Saturday, February 02, 2019

Rutger Zuydervelt - sileen II (Edition Wandelweiser)

'sileen II' is essentially a long (50-minute), fluctuating drone sourced from Gareth Davis' bass clarinet with sculpting and other modifications made by Zuydervelt. One of the first things I noticed is that while some aspects of the sound--its range, hollowness, etc.--are bass clarinet-y, other characteristics, like any sense of woodiness, seem to have disappeared, so I'm left with a more organ-like impression, albeit enveloped in thin, by no means overbearing wisps of electronics. The sounds appear in slow, slow pulsating waves, structures that seem simple initially but reveal many layers of depth when listened to closely (headphones recommended). Slight variations in pulse frequency, pitch and tone combinations are introduced over the piece's course. Near the beginning, the waves are fairly continuous; little by little they become more discreet, almost to the point of admitting the briefest of silences between events. There's a somewhat more pronounced than usual pitch shift around the 42-minute mark but things flow apace from there. It's hard to say too much else about it, only that what at first might sound impenetrable and self-similar offers much more upon concentrated listening--very satisfying.

John McCowen - Mundanas  I - V (Edition Wandelweiser)

Five pieces for clarinets of various types performed by McCowen and Madison Greenstone. It's hard not to think of the pre-eminent contemporary clarinet duo (in this neck of the woods, at least), The International Nothing (Kai Fagaschinski and Michael Thieke) but while there are similarities here and there, McCowen's mini-ensemble is a unique voice. The first three works, concise at five to six minutes in duration, are for b-flat clarinets and  deal with tones close enough in pitch to cause pulsations as well as overlapping and intermeshing  fingering patterns. Each is a fine document, engagingly straddling the line between acoustic experiment and deeply felt music, in addition providing the listener with a wonderful experience of the clarinet as such. The demi-clarinets in play on the fourth track are, I take their description at face value, clarinets which have had about half of their bodies removed. They sound rather like ocarinas, albeit with a woody tinge. The resultant whoops and watery gurgles are sometimes birdlike, sometimes far more guttural.
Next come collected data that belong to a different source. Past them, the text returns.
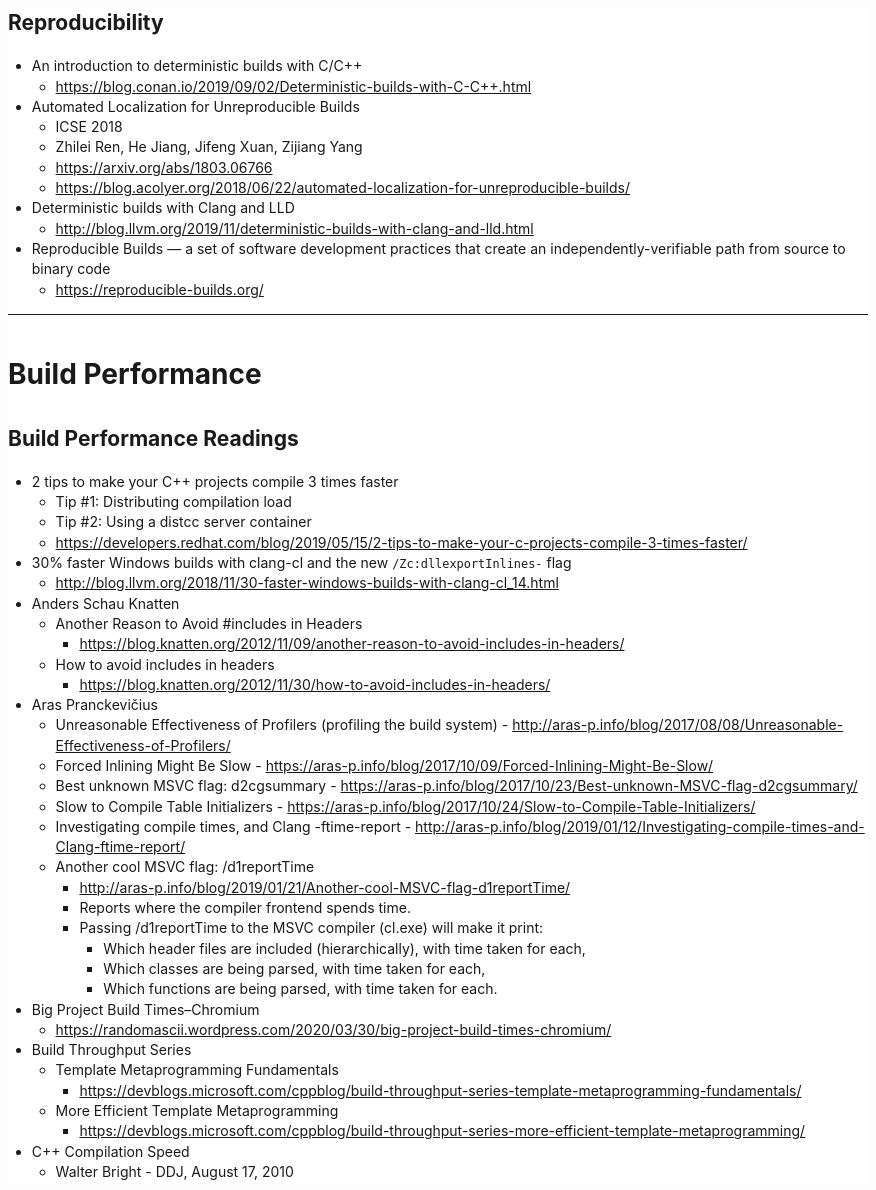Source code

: ## Reproducibility

- An introduction to deterministic builds with C/C++
	- https://blog.conan.io/2019/09/02/Deterministic-builds-with-C-C++.html
- Automated Localization for Unreproducible Builds
	- ICSE 2018
	- Zhilei Ren, He Jiang, Jifeng Xuan, Zijiang Yang
	- https://arxiv.org/abs/1803.06766
	- https://blog.acolyer.org/2018/06/22/automated-localization-for-unreproducible-builds/
- Deterministic builds with Clang and LLD
	- http://blog.llvm.org/2019/11/deterministic-builds-with-clang-and-lld.html
- Reproducible Builds — a set of software development practices that create an independently-verifiable path from source to binary code
	- https://reproducible-builds.org/

---

# Build Performance

## Build Performance Readings

- 2 tips to make your C++ projects compile 3 times faster
	- Tip #1: Distributing compilation load
	- Tip #2: Using a distcc server container
	- https://developers.redhat.com/blog/2019/05/15/2-tips-to-make-your-c-projects-compile-3-times-faster/
- 30% faster Windows builds with clang-cl and the new `/Zc:dllexportInlines-` flag
	- http://blog.llvm.org/2018/11/30-faster-windows-builds-with-clang-cl_14.html
- Anders Schau Knatten
	- Another Reason to Avoid #includes in Headers
		- https://blog.knatten.org/2012/11/09/another-reason-to-avoid-includes-in-headers/
	- How to avoid includes in headers
		- https://blog.knatten.org/2012/11/30/how-to-avoid-includes-in-headers/
- Aras Pranckevičius
	- Unreasonable Effectiveness of Profilers (profiling the build system) - http://aras-p.info/blog/2017/08/08/Unreasonable-Effectiveness-of-Profilers/
	- Forced Inlining Might Be Slow - https://aras-p.info/blog/2017/10/09/Forced-Inlining-Might-Be-Slow/
	- Best unknown MSVC flag: d2cgsummary - https://aras-p.info/blog/2017/10/23/Best-unknown-MSVC-flag-d2cgsummary/
	- Slow to Compile Table Initializers - https://aras-p.info/blog/2017/10/24/Slow-to-Compile-Table-Initializers/
	- Investigating compile times, and Clang -ftime-report - http://aras-p.info/blog/2019/01/12/Investigating-compile-times-and-Clang-ftime-report/
	- Another cool MSVC flag: /d1reportTime
		- http://aras-p.info/blog/2019/01/21/Another-cool-MSVC-flag-d1reportTime/
		- Reports where the compiler frontend spends time.
		- Passing /d1reportTime to the MSVC compiler (cl.exe) will make it print:
			- Which header files are included (hierarchically), with time taken for each,
			- Which classes are being parsed, with time taken for each,
			- Which functions are being parsed, with time taken for each.
- Big Project Build Times–Chromium
	- https://randomascii.wordpress.com/2020/03/30/big-project-build-times-chromium/
- Build Throughput Series
	- Template Metaprogramming Fundamentals
		- https://devblogs.microsoft.com/cppblog/build-throughput-series-template-metaprogramming-fundamentals/
	- More Efficient Template Metaprogramming
		- https://devblogs.microsoft.com/cppblog/build-throughput-series-more-efficient-template-metaprogramming/
- C++ Compilation Speed
	- Walter Bright - DDJ, August 17, 2010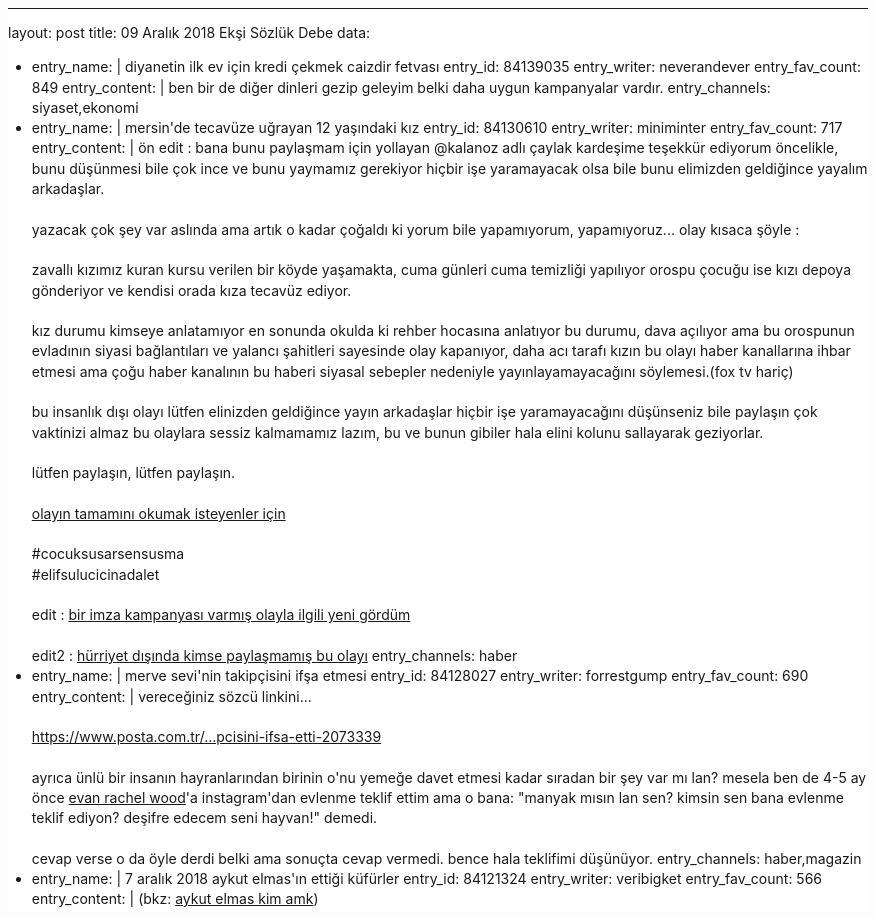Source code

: ---
layout: post
title: 09 Aralık 2018 Ekşi Sözlük Debe
data:
- entry_name: |
    diyanetin ilk ev için kredi çekmek caizdir fetvası
  entry_id:  84139035
  entry_writer: neverandever
  entry_fav_count: 849
  entry_content: |
    ben bir de diğer dinleri gezip geleyim belki daha uygun kampanyalar vardır.
  entry_channels: siyaset,ekonomi
- entry_name: |
    mersin'de tecavüze uğrayan 12 yaşındaki kız
  entry_id:  84130610
  entry_writer: miniminter
  entry_fav_count: 717
  entry_content: |
    ön edit : bana bunu paylaşmam için yollayan @kalanoz adlı çaylak kardeşime teşekkür ediyorum öncelikle, bunu düşünmesi bile çok ince ve bunu yaymamız gerekiyor hiçbir işe yaramayacak olsa bile bunu elimizden geldiğince yayalım arkadaşlar.<br/><br/>yazacak çok şey var aslında ama artık o kadar çoğaldı ki yorum bile yapamıyorum, yapamıyoruz... olay kısaca şöyle :<br/><br/>zavallı kızımız kuran kursu verilen bir köyde yaşamakta, cuma günleri cuma temizliği yapılıyor orospu çocuğu ise kızı depoya gönderiyor ve kendisi orada kıza tecavüz ediyor.<br/><br/>kız durumu kimseye anlatamıyor en sonunda okulda ki rehber hocasına anlatıyor bu durumu, dava açılıyor ama bu orospunun evladının siyasi bağlantıları ve yalancı şahitleri sayesinde olay kapanıyor, daha acı tarafı kızın bu olayı haber kanallarına ihbar etmesi ama çoğu haber kanalının bu haberi siyasal sebepler nedeniyle yayınlayamayacağını söylemesi.(fox tv hariç)<br/><br/>bu insanlık dışı olayı lütfen elinizden geldiğince yayın arkadaşlar hiçbir işe yaramayacağını düşünseniz bile paylaşın çok vaktinizi almaz bu olaylara sessiz kalmamamız lazım, bu ve bunun gibiler hala elini kolunu sallayarak geziyorlar.<br/><br/>lütfen paylaşın, lütfen paylaşın.<br/><br/><a rel="nofollow noopener" class="url" target="_blank" href="https://twitter.com/benozbuyucusu/status/1071312007247339520?s=20" title="https://twitter.com/benozbuyucusu/status/1071312007247339520?s=20">olayın tamamını okumak isteyenler için</a><br/><br/>#cocuksusarsensusma<br/>#elifsulucicinadalet<br/><br/>edit : <a rel="nofollow noopener" class="url" target="_blank" href="https://www.change.org/p/sesimi-duyurmam-için-ölmem-mi-gerekiyor" title="https://www.change.org/p/sesimi-duyurmam-için-ölmem-mi-gerekiyor">bir imza kampanyası varmış olayla ilgili yeni gördüm</a><br/><br/>edit2 : <a rel="nofollow noopener" class="url" target="_blank" href="http://m.hurriyet.com.tr/yerel-haberler/adana/merkez/cinsel-istismarla-suclanan-imam-serbest-kalmasi-41035512" title="http://m.hurriyet.com.tr/yerel-haberler/adana/merkez/cinsel-istismarla-suclanan-imam-serbest-kalmasi-41035512">hürriyet dışında kimse paylaşmamış bu olayı</a>
  entry_channels: haber
- entry_name: |
    merve sevi'nin takipçisini ifşa etmesi
  entry_id:  84128027
  entry_writer: forrestgump
  entry_fav_count: 690
  entry_content: |
    vereceğiniz sözcü linkini...<br/><br/><a rel="nofollow noopener" class="url" target="_blank" href="https://www.posta.com.tr/merve-sevi-takipcisini-ifsa-etti-2073339" title="https://www.posta.com.tr/merve-sevi-takipcisini-ifsa-etti-2073339">https://www.posta.com.tr/…pcisini-ifsa-etti-2073339</a><br/><br/>ayrıca ünlü bir insanın hayranlarından birinin o'nu yemeğe davet etmesi kadar sıradan bir şey var mı lan? mesela ben de 4-5 ay önce <a class="b" href="/?q=evan+rachel+wood">evan rachel wood</a>'a instagram'dan evlenme teklif ettim ama o bana: "manyak mısın lan sen? kimsin sen bana evlenme teklif ediyon? deşifre edecem seni hayvan!" demedi. <br/><br/>cevap verse o da öyle derdi belki ama sonuçta cevap vermedi. bence hala teklifimi düşünüyor.
  entry_channels: haber,magazin
- entry_name: |
    7 aralık 2018 aykut elmas'ın ettiği küfürler
  entry_id:  84121324
  entry_writer: veribigket
  entry_fav_count: 566
  entry_content: |
    (bkz: <a class="b" href="/?q=aykut+elmas+kim+amk">aykut elmas kim amk</a>)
The final piece, the longest is for paired contrabass clarinets, obviously fertile ground for sonic richness. It's kind of a revisiting of the first track for lower range, two fluctuating lines traveling more or less in parallel but with many small but important divergencies along the way. It seems like there's some electronic processing involved, some very regular, sine-like flutters, though none is indicated on the disc sleeve--maybe amazing technique? Whatever the case, the work is absorbing, beautifully controlled and entirely enjoyable to hear. Looking forward to much more.

Erik Satie - Socrate (Edition Wandelweiser)

In recent years, Wandelweiser has done an extra-commendable job in expanding their musical world beyond the kind of sounds that, for a while, typified the label. This, in a way, might be the most extreme example yet. Had I heard that Wandelweiser was issuing a recording of Satie's music, I would automatically assume it was from the piano repertoire. Well, only partially so with 'Socrate' for soprano and piano (though there is a version for voice and orchestra). It's extra interesting to this listener as, although I've known Satie's piano works inside and out since the early 70s, I think I'd only heard 'Socrate' a handful of times, not for a long while, and had no distinct impression of it. Well, the rendition here from Olalla Alemán (soprano) and Guy Vandromme (piano) goes the distance in remedying that and does so superbly. The wiki page on 'Socrate' can tell you far more about it than I can and I'm reluctant to assess very much given my unfamiliarity with the material, much less with evaluating the singing in any meaningful way. I will say that I find fascinating to hear snippets of almost intact music from the piano works popping up here and there (played with great sensitivity by Vandromme) and that, on the whole, the music fits in snugly with his better known repertoire. I find it entirely enchanting, love Alemán's voice, love listening to the disc and hope that it finds an audience beyond the normal Wandelweiser clientele.